12-Step Program for DM Job Seekers

Today’s direct marketing executives fortunate enough to find themselves looking to hire face a quandary: so little time and so many candidates. The myriad resumes of mid-level acquisition and retention professionals can be dizzying in their volume and similarity.

The rules have changed. Knowing the fundamentals of direct marketing is no longer enough to give a candidate a competitive edge. In this new world of integrated media, what are online and offline executives looking for in their direct marketing people — in terms of professional skill set and personal attributes?

Reports from the field say a candidate with a resume boasting high response rates does not carry quite the same influence it once did. In the eyes of the folks doing the hiring, candidates need to have a host of strengths to succeed in this rapidly changing economy.

Here’s a 12-step program to aid the marketing manager or director in his quest to land that plum job with a company positioned to be a category killer in no time flat.

> TASK OBJECTIVE
Reproduce the piece on direct marketing job seekers verbatim, everything from "12-Step Program for" down to "and personal attributes?".

> PROVIDED MATERIAL
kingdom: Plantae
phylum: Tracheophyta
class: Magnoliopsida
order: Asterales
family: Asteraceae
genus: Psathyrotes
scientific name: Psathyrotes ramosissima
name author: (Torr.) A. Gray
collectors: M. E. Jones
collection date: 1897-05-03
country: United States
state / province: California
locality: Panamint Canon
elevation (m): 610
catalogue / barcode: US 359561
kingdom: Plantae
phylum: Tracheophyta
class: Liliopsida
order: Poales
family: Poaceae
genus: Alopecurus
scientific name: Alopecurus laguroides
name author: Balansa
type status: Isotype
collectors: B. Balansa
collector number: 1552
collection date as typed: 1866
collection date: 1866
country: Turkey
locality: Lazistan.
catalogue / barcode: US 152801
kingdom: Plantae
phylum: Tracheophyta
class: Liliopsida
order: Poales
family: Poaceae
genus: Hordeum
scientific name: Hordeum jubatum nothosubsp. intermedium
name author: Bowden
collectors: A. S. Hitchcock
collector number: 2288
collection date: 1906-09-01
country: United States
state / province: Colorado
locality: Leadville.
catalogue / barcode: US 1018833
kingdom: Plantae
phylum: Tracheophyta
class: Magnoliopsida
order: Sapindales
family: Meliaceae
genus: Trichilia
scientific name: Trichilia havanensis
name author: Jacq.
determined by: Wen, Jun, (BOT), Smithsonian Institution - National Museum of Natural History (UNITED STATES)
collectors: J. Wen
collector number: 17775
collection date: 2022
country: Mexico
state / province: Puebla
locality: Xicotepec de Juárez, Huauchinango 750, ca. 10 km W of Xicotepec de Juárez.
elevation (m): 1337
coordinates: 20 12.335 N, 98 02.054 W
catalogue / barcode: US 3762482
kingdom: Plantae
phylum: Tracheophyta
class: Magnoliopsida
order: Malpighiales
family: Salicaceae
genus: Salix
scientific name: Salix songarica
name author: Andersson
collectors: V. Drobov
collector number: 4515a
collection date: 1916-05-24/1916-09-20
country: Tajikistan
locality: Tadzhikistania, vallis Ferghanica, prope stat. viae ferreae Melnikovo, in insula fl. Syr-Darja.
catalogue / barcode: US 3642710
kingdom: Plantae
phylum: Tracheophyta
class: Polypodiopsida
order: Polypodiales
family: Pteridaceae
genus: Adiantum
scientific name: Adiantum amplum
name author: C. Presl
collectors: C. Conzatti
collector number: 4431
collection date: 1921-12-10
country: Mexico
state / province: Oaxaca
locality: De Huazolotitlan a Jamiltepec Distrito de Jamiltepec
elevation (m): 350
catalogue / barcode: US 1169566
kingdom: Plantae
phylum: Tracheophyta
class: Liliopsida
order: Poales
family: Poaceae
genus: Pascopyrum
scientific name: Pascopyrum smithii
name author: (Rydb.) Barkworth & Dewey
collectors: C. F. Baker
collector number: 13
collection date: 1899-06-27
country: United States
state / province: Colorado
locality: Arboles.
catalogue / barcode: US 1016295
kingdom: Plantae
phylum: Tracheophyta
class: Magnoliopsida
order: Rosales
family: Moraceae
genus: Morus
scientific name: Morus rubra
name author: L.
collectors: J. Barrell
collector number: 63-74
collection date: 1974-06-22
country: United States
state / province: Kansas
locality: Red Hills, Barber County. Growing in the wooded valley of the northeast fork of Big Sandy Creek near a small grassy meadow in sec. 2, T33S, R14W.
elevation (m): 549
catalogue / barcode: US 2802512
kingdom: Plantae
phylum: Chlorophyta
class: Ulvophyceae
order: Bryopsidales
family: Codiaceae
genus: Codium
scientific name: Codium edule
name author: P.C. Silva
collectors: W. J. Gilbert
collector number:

> EXPECTED OUTPUT
12-Step Program for DM Job Seekers

Today’s direct marketing executives fortunate enough to find themselves looking to hire face a quandary: so little time and so many candidates. The myriad resumes of mid-level acquisition and retention professionals can be dizzying in their volume and similarity.

The rules have changed. Knowing the fundamentals of direct marketing is no longer enough to give a candidate a competitive edge. In this new world of integrated media, what are online and offline executives looking for in their direct marketing people — in terms of professional skill set and personal attributes?